Madeleine Pelletier
The Wall of Private Life
According to the old political cliché, people must never go beyond the wall behind which politicians hide their private lives.
Politicians have until now almost always been rich bourgeois. Those who were not already had become rich bourgeois: a Paris councillor, a member of parliament, a minister, are wealthy people.
When a man has money, he wants to enjoy life, and, since the idealists are rare, rulers, like other men, look for happiness in satisfactions of an inferior order: good food, fine wine, easy women; the beast is never far away.
Soon bored of pleasures which are by nature little varied, they ask for anomaly, most easily masquerade, as a necessary spice… So and so asks for the… subjects to be dresses as young girls for their communion; another wants seminar students.
Most of the time, the wall of private life only hides dirty things, but since wolves don’t turn on each other, and virtue is the exception, there is a silent agreement to cast a veil on common weaknesses.
From what was only a practical modus vivendi, some have made a doctrine, and they managed to convince the masses that the private life of a public man had no importance.

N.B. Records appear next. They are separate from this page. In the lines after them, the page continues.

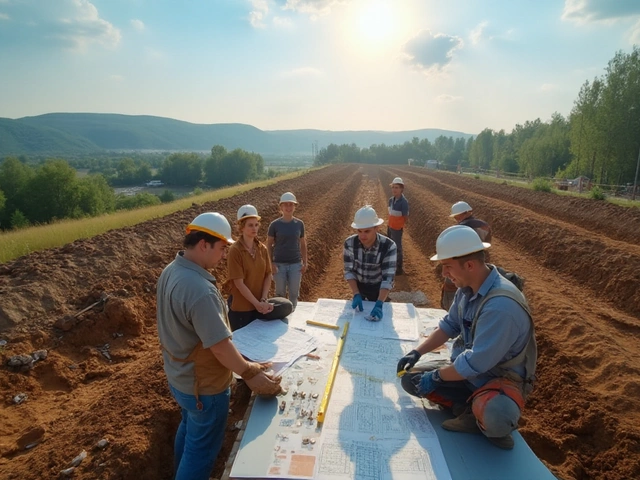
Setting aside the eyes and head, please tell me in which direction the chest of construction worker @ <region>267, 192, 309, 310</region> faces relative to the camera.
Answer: toward the camera

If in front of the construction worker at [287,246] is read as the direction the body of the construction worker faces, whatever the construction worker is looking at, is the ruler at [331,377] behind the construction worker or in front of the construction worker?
in front

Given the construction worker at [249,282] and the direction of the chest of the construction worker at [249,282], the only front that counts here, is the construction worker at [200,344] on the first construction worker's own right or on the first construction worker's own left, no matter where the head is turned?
on the first construction worker's own right

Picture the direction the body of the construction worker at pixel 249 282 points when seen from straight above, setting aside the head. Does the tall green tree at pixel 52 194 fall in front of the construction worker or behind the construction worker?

In a recent article, Mr. Vaillant-Couturier seems to want to re-examine this classic idea. He approves the anarchists for giving importance to the individual; he says that revolutionaries must apply themselves to surround themselves only with people whose lives are clean. He also says that revolutionaries must refrain drinking alcohol, especially in the provinces where people still drink way too much.

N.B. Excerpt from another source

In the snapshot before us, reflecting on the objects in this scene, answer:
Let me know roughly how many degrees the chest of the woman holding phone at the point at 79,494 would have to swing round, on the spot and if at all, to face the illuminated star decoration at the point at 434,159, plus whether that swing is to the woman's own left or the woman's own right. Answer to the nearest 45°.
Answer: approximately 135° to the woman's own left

The private life of a sincere revolutionary has no walls, since they have nothing dirty to hide.
The duality between the public and the private an is a fiction; the individual is one, and someone who is bad in private is not worth much either as a revolutionary.
“We are no saints” Jaurès said a while ago, a sentence to which the reaction did not fail to play against him.

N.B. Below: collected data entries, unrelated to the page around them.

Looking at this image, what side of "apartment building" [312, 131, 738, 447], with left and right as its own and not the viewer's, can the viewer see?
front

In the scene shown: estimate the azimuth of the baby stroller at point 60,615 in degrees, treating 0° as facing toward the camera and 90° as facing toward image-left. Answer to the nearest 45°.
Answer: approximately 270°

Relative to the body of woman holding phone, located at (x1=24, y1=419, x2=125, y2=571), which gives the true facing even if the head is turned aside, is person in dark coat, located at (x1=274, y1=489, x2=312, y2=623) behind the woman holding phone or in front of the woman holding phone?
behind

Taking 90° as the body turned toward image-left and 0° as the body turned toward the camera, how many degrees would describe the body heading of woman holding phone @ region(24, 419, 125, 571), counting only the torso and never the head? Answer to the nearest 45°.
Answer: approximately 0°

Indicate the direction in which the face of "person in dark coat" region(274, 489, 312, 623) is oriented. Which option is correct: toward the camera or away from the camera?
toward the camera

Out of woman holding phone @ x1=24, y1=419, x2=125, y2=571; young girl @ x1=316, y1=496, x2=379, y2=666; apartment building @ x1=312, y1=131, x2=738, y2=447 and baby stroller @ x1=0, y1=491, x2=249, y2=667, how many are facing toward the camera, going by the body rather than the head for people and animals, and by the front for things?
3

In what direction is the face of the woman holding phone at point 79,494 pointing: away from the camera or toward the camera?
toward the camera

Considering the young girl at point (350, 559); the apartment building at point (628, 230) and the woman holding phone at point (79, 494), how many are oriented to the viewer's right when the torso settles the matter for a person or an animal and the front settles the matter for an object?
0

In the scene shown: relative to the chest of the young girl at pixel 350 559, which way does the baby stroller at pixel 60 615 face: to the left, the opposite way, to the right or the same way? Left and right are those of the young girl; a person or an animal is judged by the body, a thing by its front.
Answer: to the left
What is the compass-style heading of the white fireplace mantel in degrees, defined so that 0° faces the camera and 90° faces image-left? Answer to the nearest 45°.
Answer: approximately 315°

Obviously not, we are no saints, and as long as they make no-one cry, everyone has the strictest right to choose their pleasures. But the men who pretend transforming society must be an elite. What is acceptable for anyone is not acceptable for someone who wants to take place among the promoters of the future society. Because we cannot love several things with passion; passion is exclusive. The real scientist only loves their laboratory; outside the subject of their research, everything is a burden to them: they are bored in society, the obligations of material life annoy them.
A revolutionary worthy of the name is the same: outside the idea, the propaganda, nothing interests them.
I must say I would never trust a revolutionary who would also be very sexual. I would think that the man might be sincere, but that he prefers love to revolution. If a tempter shows up, the sexual man will cede because with the money, he will be able to follow his passion which is the main thing in his existence. Mirabeau, Danton, and how many thousands since have sold themselves in this way.
The only person who is incorruptible is the one who loves their idea above all else.